Sudah lebih dari setengah jam Sakura duduk didekat ranjang Itachi seraya mengotak-atik telepon genggamnya. Ia bosan menunggu Sasuke yang tak kunjung datang.

"Aku lapaar.." keluh Sakura menahan lapar. Ia pun memilih tidur dulu.

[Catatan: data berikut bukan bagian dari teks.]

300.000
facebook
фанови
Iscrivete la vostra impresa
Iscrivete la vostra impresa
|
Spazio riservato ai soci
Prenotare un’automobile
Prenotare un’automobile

Itachi yang mendengar keluhan Sakura segera mendekatinya. Ia membelai lembut rambut gadis yang (pernah dan sempat) mengisi kekosongan hari dan hatinya. Ya walaupun sekarang, ia harus merelakannya bersama Sasuke. Disamping karena adiknya juga menyukai Sakura, ia juga sadar waktu tak akan sanggup menyatukan cintanya dengan Sakura, mengingat penyakit yang tengah menggerogoti tubuhnya itu.

"Itachi-kun?" Sakura membuka matanya karena merasa ada yang menyentuh rambut merah jambunya

"Hn" balas Itachi seraya terus membelai rambut Sakura. "Aku suka rambutmu, Sakura-chan. Lembut dan warnanya sangat seni"

Pipi Sakura memerah. Dan semakin merah ketika Itachi mendekatkan wajahnya ke wajah Sakura.

"Be my first kiss in the rest of my life, please. I beg you." bisik Itachi lembut (A/N : Author cemburu, minna~)

Sakura mengangguk pelan. Setidaknya, ia ingin memberikan Itachi kebahagiaan sebelum ia benar-benar tiada.

Tak sampai 1 menit mereka saling menautkan bibirnya—yang merupakan first kiss mereka berdua. Itachi juga takut bila ia menularkan penyakit kepada Sakura.

"Arigatou Gozaimasu.." bisik Itachi

"Hey, kalian! Aku kembali membawa makanan!" seru Sasuke dari ambang pintu, memandang kearah Sakura dan Itachi

"Heh, bodoh! Kau ini tidak tahu apa kalau aku sudah menunggumu lebih dari setengah jam?! Kau menyiksaku!" ketus Sakura dengan melemparkan tatapan mautnya ke Sasuke

"Yeh, maaf. Tadi itu antreannya panjang. Kau kira aku juga tidak capek berdiri sampai kakiku sulit ditekuk?" timpal Sasuke. Lebay.

Tanpa banyak cingcong, Sakura segera mengambil kresek yang Sasuke bawa berisi tiga buah Onigiri dan tiga bungkus Ramen. "Itadakimasu!"

-ooo-

"Oh ya?"

"Jadi.. first kiss-mu sudah dicuri oleh Itachi?" tanya Sasuke dengan nada "menginterogasi" dan tatapan maut seraya berdiri dan melipat tangan di dadanya

"Iyaaa. Kenapa? Kau cemburu?" jawab dan tanya Sakura balik dengan nada malas dan berdiri mendekati Sasuke

"Iya, aku cemburu!"

Mata Sakura terbelalak, namun ia hanya membulatkan mulutnya dan berkata "Oh". Padahal, dalam hatinya, ia sedikit senang karena tandanya Sasuke menyukainya dan tidak senang bila ia dekat dengan Itachi. Benarkah?

"Sudahlah, jangan menatapku seperti itu! Aku.. aku risih!" keluh Sakura seraya membungkuk dan memasukkan baju-baju Itachi kedalam tas

Tsaaaahh(?)

Sasuke menarik tangan Sakura dan memojokkan tubuhnya ke tembok kamar Itachi, menatapnya lirih dan meletakkan kedua tangannya di sisi kepala Sakura.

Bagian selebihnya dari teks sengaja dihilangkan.